Timimoun (Adrar) - Les foggaras, un savoir faire en péril



Timimoun (Adrar) - Les foggaras, un savoir faire en péril




Les régions du sud ouest de l’Algérie ont toujours connu des activités agricoles, possibles grâce à l’utilisation de mécanismes d’irrigation appelés foggaras. Des concepts similaires existent dans d’autres pays, comme en Iran, au sultanat d’Oman, en Libye, en Tunisie ou au Maroc.

Depuis des siècles, l’autosuffisance alimentaire était garantie grâce à ce système d’alimentation hydrique. Les quantités d’eaux provenant des nappes ou des sources montagneuses, sont dirigées vers une kassria (répartiteur), conçu par des mains expertes, et distribuant les eaux selon les besoins des agriculteurs. Mais aujourd’hui, le désintéressement des jeunes pour les activités agricoles menace les foggaras de disparaître du champ local et traditionnel du Gourara et du Touat.

«Les vieux qui façonnaient les foggaras n’ont pas transmis tout leur savoir faire. Ils ont gardé des secrets et la plupart sont décédés », affirme Moussa, la quarantaine, natif du ksar de Timimoun, à 1300 km au sud ouest d'Alger. Il se rappelle tout jeune des ambiances autour des foggaras.

«Quand nous étions adolescents, l’entretien des foggaras avec les vieux était un passe temps favori. On apprenait comment dessiner avec de la boue les conduites d’irrigation. Parfois, lorsque nous descendions dans les profondeurs, les vieux nous demandaient à certains endroits d’éteindre nos torches. Ils ne voulaient pas nous donner des secrets. Il y avait des choses paranormales qui se passaient aussi», raconte-t-il.

Pour Ba Ahmed, âgé d’environ 80 ans, «les jeunes ne veulent pas travailler dans l’agriculture par fainéantise».

«Depuis que le gouvernement subventionne le transport de légumes du nord vers le sud, les prix de nos productions sont relativement plus chers. Donc, les jeunes ne veulent plus travailler la terre. Avec les crédits ANSEJ, ils lancent des projets inutiles pour la société. Avec le temps, les jeunes ne se sont pas investis dans la foggara, qui nécessite un entretien quotidien».

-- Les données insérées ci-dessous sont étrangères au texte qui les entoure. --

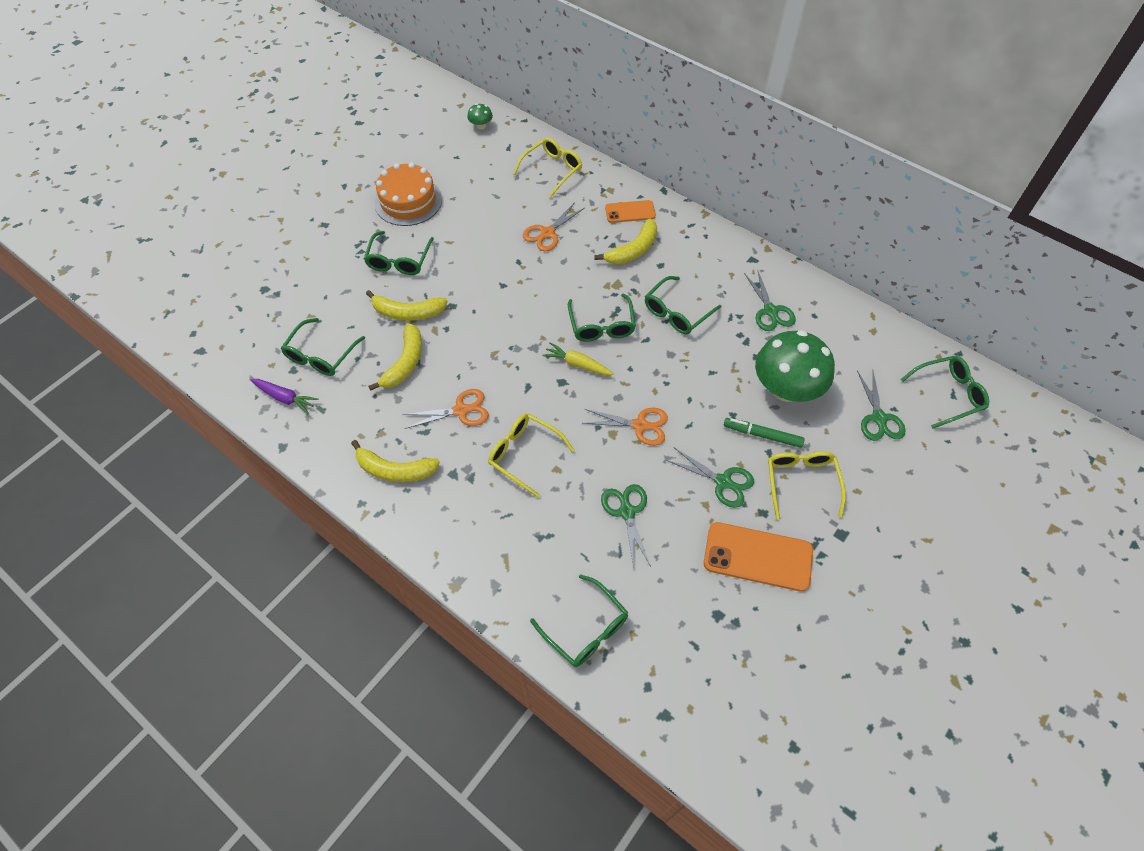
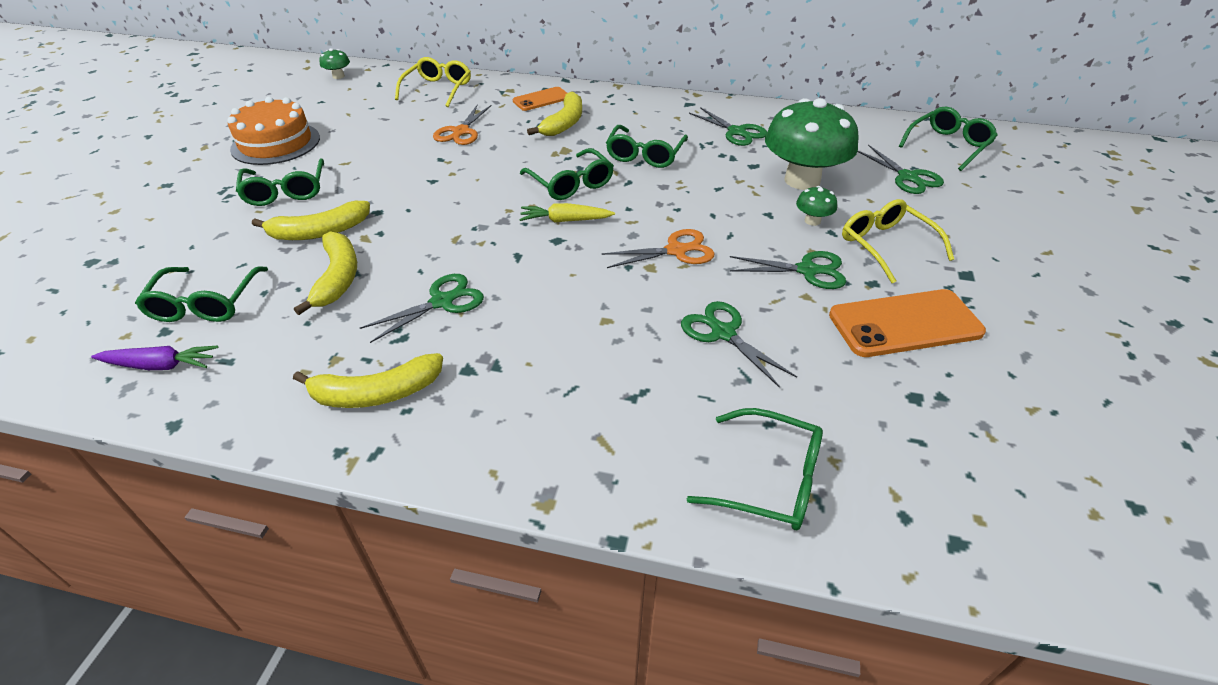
camera: 25 degrees left, 15 degrees down
(461, 410) = (442, 302): orange scissors -> green scissors
(524, 454) = (554, 319): yellow glasses -> none
(762, 435) = (812, 221): green marker -> green mushroom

Le patriarche explique que «sans suivi, la foggara est fragile. Il faut constamment la superviser, la nettoyer, dégager les détritus, enlever les mauvaises herbes. Toutes ces opérations sont délaissées actuellement».

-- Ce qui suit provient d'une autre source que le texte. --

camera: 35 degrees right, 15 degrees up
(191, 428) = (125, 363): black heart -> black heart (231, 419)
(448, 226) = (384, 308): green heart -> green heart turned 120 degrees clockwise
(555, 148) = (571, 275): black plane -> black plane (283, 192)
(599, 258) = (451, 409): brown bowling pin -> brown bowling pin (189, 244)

A Timimoun, sur plus de 400 foggaras, il n’en reste qu’une dizaine fonctionnant comme dans l’ancien temps. Elles irriguent une partie de la palmeraie et des plantations. L’essentiel de la distribution des eaux s’effectue grâce à un ensemble de conduites dites "seguias".

En sillonnant cette même palmeraie, à partir du ksour jusqu’à l’extrémité de la Sebkha (zone humide), les centaines de palmiers semblent manquer d’eau, puisque le précieux liquide n’arrive pas à destination. Asséchés, les palmiers sont vulnérables face aux incendies.

A Ouled Saïd, une oasis située à 15 km au nord de Timimoun, 'il existait plus de 350 foggaras', selon un habitant du village. Des kassrias ont été envahies par les sables et les gravats, voire détruites par l’accumulation de détritus.

A Tanmit, à 200 km à l’ouest de Timimoun, les puits forés ont remplacés les foggaras. Dans d’autres oasis, elles sont abandonnées, car leurs concepteurs se font de plus en rares et la relève n'a pas été assurée. Cette pénurie de «techniciens traditionnels» se fait sentir depuis la fin des années 1990. Durant la précédente décennie, la détérioration des foggaras a pris de l’ampleur.

Ba Ahmed se souvient: «Il n’y a pas longtemps, nous mangions les dattes que nous produisons.Aujourd’hui, nous sommes obligés de les acheter au marché. Quelle ironie». Sans les foggaras, c’est tout un écosystème qui risque d’être perturbé, et des champs agricoles menacés de disparaître. «Il est temps de revaloriser le métier de maître de foggara. Il s’agit de la préservation d’un patrimoine national», pense Mohad Gasemi, président du bureau régional de l’Association de Promotion de l’Activité Agricole (APAA).